Young people are cheap and they love AI!
I’m old too - 51. But I consistently tell young people to chase money. Target BigTech or adjacent companies, “grind leetCode”, avoid startups and Monopoly money “equity”, etc.
One person I mentored when they were an intern in 2021 and when they came back the next year, is 25 years old making $220K (Solution Architect not a developer) and I couldn’t be happier for them. They make the same as I make now. But I’ve already raised two (step)kids, bought and sold the big house in the burbs, etc and love working remotely.
I told them to do whatever it takes to be seen, promote themselves, build a network internally and with clients and make all the money they can.
And the entire time I'm watching this I'm just thinking that they don't realize that they are only demonstrating the tools that are going to replace their own jobs. Kinda sad, really. Demand for soft skills and creatives is going to continue to decline.
Dev jobs too.
I personally think we're still a ways from the latter...
In the late 90s you weee considered a prodigy if you understood how to use a search engine. I had so many opportunities simply because I could find and retain information.
So LLMs have solved this.
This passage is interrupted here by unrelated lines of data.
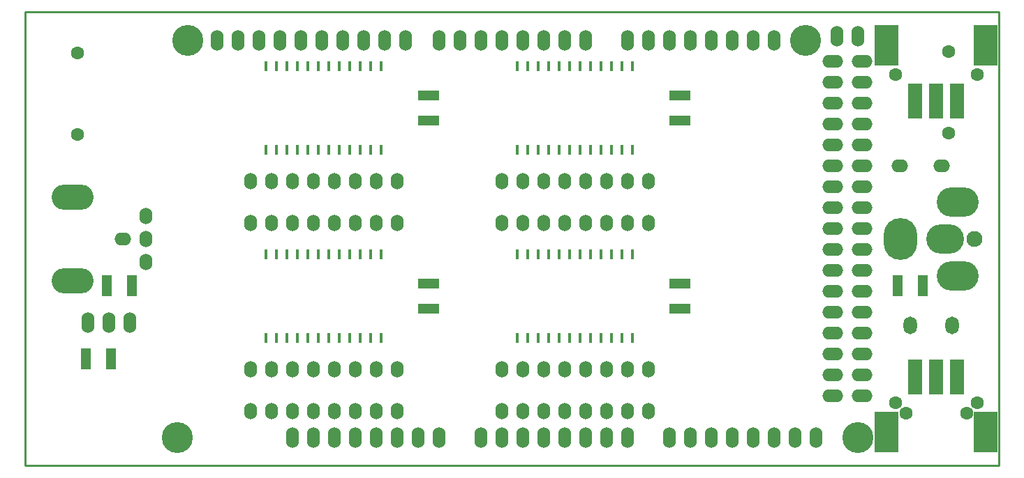
<source format=gbs>
G04 #@! TF.FileFunction,Soldermask,Bot*
%FSLAX46Y46*%
G04 Gerber Fmt 4.6, Leading zero omitted, Abs format (unit mm)*
G04 Created by KiCad (PCBNEW 0.201602231446+6579~42~ubuntu14.04.1-product) date Fri 26 Feb 2016 12:54:47 PM EST*
%MOMM*%
G01*
G04 APERTURE LIST*
%ADD10C,0.100000*%
%ADD11C,0.228600*%
%ADD12O,1.524000X2.032000*%
%ADD13R,2.540000X1.270000*%
%ADD14O,2.032000X1.524000*%
%ADD15O,1.524000X2.540000*%
%ADD16C,1.930400*%
%ADD17O,4.572000X3.556000*%
%ADD18O,4.064000X5.080000*%
%ADD19O,5.080000X3.556000*%
%ADD20R,1.270000X2.540000*%
%ADD21R,0.381000X1.270000*%
%ADD22O,5.080000X3.048000*%
%ADD23C,3.759200*%
%ADD24O,2.540000X1.524000*%
%ADD25O,1.651000X2.159000*%
%ADD26C,1.600200*%
%ADD27R,1.778000X4.191000*%
%ADD28R,2.997200X5.029200*%
G04 APERTURE END LIST*
D10*
D11*
X211455000Y-75311000D02*
X93345000Y-75311000D01*
X211455000Y-130429000D02*
X211455000Y-75311000D01*
X93345000Y-130429000D02*
X211455000Y-130429000D01*
X93345000Y-75311000D02*
X93345000Y-130429000D01*
D12*
X120650000Y-123825000D03*
X120650000Y-118745000D03*
X123190000Y-123825000D03*
X123190000Y-118745000D03*
X125730000Y-123825000D03*
X125730000Y-118745000D03*
X128270000Y-123825000D03*
X128270000Y-118745000D03*
X130810000Y-123825000D03*
X130810000Y-118745000D03*
X133350000Y-123825000D03*
X133350000Y-118745000D03*
X135890000Y-123825000D03*
X135890000Y-118745000D03*
X138430000Y-123825000D03*
X138430000Y-118745000D03*
X151130000Y-123825000D03*
X151130000Y-118745000D03*
X153670000Y-123825000D03*
X153670000Y-118745000D03*
X156210000Y-123825000D03*
X156210000Y-118745000D03*
X158750000Y-123825000D03*
X158750000Y-118745000D03*
X161290000Y-123825000D03*
X161290000Y-118745000D03*
X163830000Y-123825000D03*
X163830000Y-118745000D03*
X166370000Y-123825000D03*
X166370000Y-118745000D03*
X168910000Y-123825000D03*
X168910000Y-118745000D03*
D13*
X142240000Y-108331000D03*
X142240000Y-111379000D03*
D12*
X120650000Y-100965000D03*
X120650000Y-95885000D03*
X123190000Y-100965000D03*
X123190000Y-95885000D03*
X125730000Y-100965000D03*
X125730000Y-95885000D03*
X128270000Y-100965000D03*
X128270000Y-95885000D03*
X130810000Y-100965000D03*
X130810000Y-95885000D03*
X133350000Y-100965000D03*
X133350000Y-95885000D03*
X135890000Y-100965000D03*
X135890000Y-95885000D03*
X138430000Y-100965000D03*
X138430000Y-95885000D03*
X151130000Y-100965000D03*
X151130000Y-95885000D03*
X153670000Y-100965000D03*
X153670000Y-95885000D03*
X156210000Y-100965000D03*
X156210000Y-95885000D03*
X158750000Y-100965000D03*
X158750000Y-95885000D03*
X161290000Y-100965000D03*
X161290000Y-95885000D03*
X163830000Y-100965000D03*
X163830000Y-95885000D03*
X166370000Y-100965000D03*
X166370000Y-95885000D03*
X168910000Y-100965000D03*
X168910000Y-95885000D03*
D14*
X204470000Y-93980000D03*
X199390000Y-93980000D03*
D15*
X103505000Y-113030000D03*
X100965000Y-113030000D03*
X106045000Y-113030000D03*
D16*
X208457800Y-102870000D03*
D17*
X204952600Y-102870000D03*
D18*
X199466200Y-102870000D03*
D19*
X206451200Y-98374200D03*
X206451200Y-107365800D03*
D20*
X199136000Y-108585000D03*
X202184000Y-108585000D03*
X106299000Y-108585000D03*
X103251000Y-108585000D03*
D13*
X172720000Y-108331000D03*
X172720000Y-111379000D03*
D21*
X160655000Y-114935000D03*
X161925000Y-114935000D03*
X163195000Y-114935000D03*
X164465000Y-114935000D03*
X165735000Y-114935000D03*
X167005000Y-114935000D03*
X159385000Y-114935000D03*
X158115000Y-114935000D03*
X156845000Y-114935000D03*
X155575000Y-114935000D03*
X154305000Y-114935000D03*
X153035000Y-114935000D03*
X153035000Y-104775000D03*
X154305000Y-104775000D03*
X155575000Y-104775000D03*
X156845000Y-104775000D03*
X158115000Y-104775000D03*
X159385000Y-104775000D03*
X160655000Y-104775000D03*
X161925000Y-104775000D03*
X163195000Y-104775000D03*
X164465000Y-104775000D03*
X165735000Y-104775000D03*
X167005000Y-104775000D03*
X130175000Y-114935000D03*
X131445000Y-114935000D03*
X132715000Y-114935000D03*
X133985000Y-114935000D03*
X135255000Y-114935000D03*
X136525000Y-114935000D03*
X128905000Y-114935000D03*
X127635000Y-114935000D03*
X126365000Y-114935000D03*
X125095000Y-114935000D03*
X123825000Y-114935000D03*
X122555000Y-114935000D03*
X122555000Y-104775000D03*
X123825000Y-104775000D03*
X125095000Y-104775000D03*
X126365000Y-104775000D03*
X127635000Y-104775000D03*
X128905000Y-104775000D03*
X130175000Y-104775000D03*
X131445000Y-104775000D03*
X132715000Y-104775000D03*
X133985000Y-104775000D03*
X135255000Y-104775000D03*
X136525000Y-104775000D03*
D22*
X99060000Y-107950000D03*
X99060000Y-97790000D03*
D14*
X105156000Y-102870000D03*
D12*
X107950000Y-102870000D03*
X107950000Y-100076000D03*
X107950000Y-105664000D03*
D21*
X160655000Y-92075000D03*
X161925000Y-92075000D03*
X163195000Y-92075000D03*
X164465000Y-92075000D03*
X165735000Y-92075000D03*
X167005000Y-92075000D03*
X159385000Y-92075000D03*
X158115000Y-92075000D03*
X156845000Y-92075000D03*
X155575000Y-92075000D03*
X154305000Y-92075000D03*
X153035000Y-92075000D03*
X153035000Y-81915000D03*
X154305000Y-81915000D03*
X155575000Y-81915000D03*
X156845000Y-81915000D03*
X158115000Y-81915000D03*
X159385000Y-81915000D03*
X160655000Y-81915000D03*
X161925000Y-81915000D03*
X163195000Y-81915000D03*
X164465000Y-81915000D03*
X165735000Y-81915000D03*
X167005000Y-81915000D03*
X130175000Y-92075000D03*
X131445000Y-92075000D03*
X132715000Y-92075000D03*
X133985000Y-92075000D03*
X135255000Y-92075000D03*
X136525000Y-92075000D03*
X128905000Y-92075000D03*
X127635000Y-92075000D03*
X126365000Y-92075000D03*
X125095000Y-92075000D03*
X123825000Y-92075000D03*
X122555000Y-92075000D03*
X122555000Y-81915000D03*
X123825000Y-81915000D03*
X125095000Y-81915000D03*
X126365000Y-81915000D03*
X127635000Y-81915000D03*
X128905000Y-81915000D03*
X130175000Y-81915000D03*
X131445000Y-81915000D03*
X132715000Y-81915000D03*
X133985000Y-81915000D03*
X135255000Y-81915000D03*
X136525000Y-81915000D03*
D23*
X111760000Y-127000000D03*
X113030000Y-78740000D03*
X194310000Y-127000000D03*
X187960000Y-78740000D03*
D15*
X125730000Y-127000000D03*
X128270000Y-127000000D03*
X130810000Y-127000000D03*
X133350000Y-127000000D03*
X135890000Y-127000000D03*
X138430000Y-127000000D03*
X140970000Y-127000000D03*
X143510000Y-127000000D03*
X148590000Y-127000000D03*
X151130000Y-127000000D03*
X153670000Y-127000000D03*
X156210000Y-127000000D03*
X158750000Y-127000000D03*
X161290000Y-127000000D03*
X163830000Y-127000000D03*
X166370000Y-127000000D03*
X171450000Y-127000000D03*
X173990000Y-127000000D03*
X176530000Y-127000000D03*
X179070000Y-127000000D03*
X181610000Y-127000000D03*
X184150000Y-127000000D03*
X186690000Y-127000000D03*
X189230000Y-127000000D03*
X116586000Y-78740000D03*
X119126000Y-78740000D03*
X121666000Y-78740000D03*
X124206000Y-78740000D03*
X126746000Y-78740000D03*
X129286000Y-78740000D03*
X131826000Y-78740000D03*
X134366000Y-78740000D03*
X136906000Y-78740000D03*
X139446000Y-78740000D03*
X143510000Y-78740000D03*
X161290000Y-78740000D03*
X158750000Y-78740000D03*
X156210000Y-78740000D03*
X153670000Y-78740000D03*
X151130000Y-78740000D03*
X148590000Y-78740000D03*
X146050000Y-78740000D03*
X166370000Y-78740000D03*
X168910000Y-78740000D03*
X171450000Y-78740000D03*
X173990000Y-78740000D03*
X176530000Y-78740000D03*
X179070000Y-78740000D03*
X181610000Y-78740000D03*
X184150000Y-78740000D03*
X191770000Y-78232000D03*
X194310000Y-78232000D03*
D24*
X191262000Y-81280000D03*
X194818000Y-81280000D03*
X191262000Y-83820000D03*
X194818000Y-83820000D03*
X191262000Y-86360000D03*
X194818000Y-86360000D03*
X191262000Y-88900000D03*
X194818000Y-88900000D03*
X191262000Y-91440000D03*
X194818000Y-91440000D03*
X191262000Y-93980000D03*
X194818000Y-93980000D03*
X191262000Y-96520000D03*
X194818000Y-96520000D03*
X191262000Y-99060000D03*
X194818000Y-99060000D03*
X191262000Y-101600000D03*
X194818000Y-101600000D03*
X191262000Y-104140000D03*
X194818000Y-104140000D03*
X191262000Y-106680000D03*
X194818000Y-106680000D03*
X191262000Y-109220000D03*
X194818000Y-109220000D03*
X191262000Y-111760000D03*
X194818000Y-111760000D03*
X191262000Y-114300000D03*
X194818000Y-114300000D03*
X191262000Y-116840000D03*
X194818000Y-116840000D03*
X191262000Y-119380000D03*
X194818000Y-119380000D03*
X191262000Y-121920000D03*
X194818000Y-121920000D03*
D25*
X200660000Y-113385600D03*
X205740000Y-113385600D03*
D26*
X99695000Y-90170000D03*
X99695000Y-80264000D03*
D27*
X206375000Y-86106000D03*
X203835000Y-86106000D03*
X201295000Y-86106000D03*
D26*
X208788000Y-82931000D03*
X198882000Y-82931000D03*
D28*
X209829400Y-79375000D03*
X197840600Y-79375000D03*
D26*
X205359000Y-80137000D03*
X205359000Y-90043000D03*
D27*
X201295000Y-119634000D03*
X203835000Y-119634000D03*
X206375000Y-119634000D03*
D26*
X198882000Y-122809000D03*
X208788000Y-122809000D03*
D28*
X197840600Y-126365000D03*
X209829400Y-126365000D03*
D26*
X207518000Y-124079000D03*
X200152000Y-124079000D03*
D20*
X100711000Y-117475000D03*
X103759000Y-117475000D03*
D13*
X172720000Y-85471000D03*
X172720000Y-88519000D03*
X142240000Y-85471000D03*
X142240000Y-88519000D03*
M02*

</source>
Knowing a framework or being able to create apps is not a marketable skill any longer. What are we supposed to do now?
It’s the soft skills that matter now. Being well liked has always been more important in a job than being the best at it. We all know that engineer who knows they are hot shit but everyone avoids because they are insufferable.
Those marketing people don’t need to spend a week on their deck any longer. They can work the customer relationship now.
Knowing how to iterate with an LLM to give the customer exactly what they need is the valuable skill now.
Entry-level jobs get "hollowed out" in a stagnant economy regardless of "AI".
AI = not hiring because no new work but spin as a "AI" . Markets are hungry of any utterance of the the word AI from the CEO.
so ridiculous. but we've collectively decided to ignore BS as long as we can scam each other and pray you are not the last one holding the bag.
You have to somehow have the discipline to avoid getting caught up in the noise until the hype starts to fade away.
Is this a case of "correlation does not imply causation?"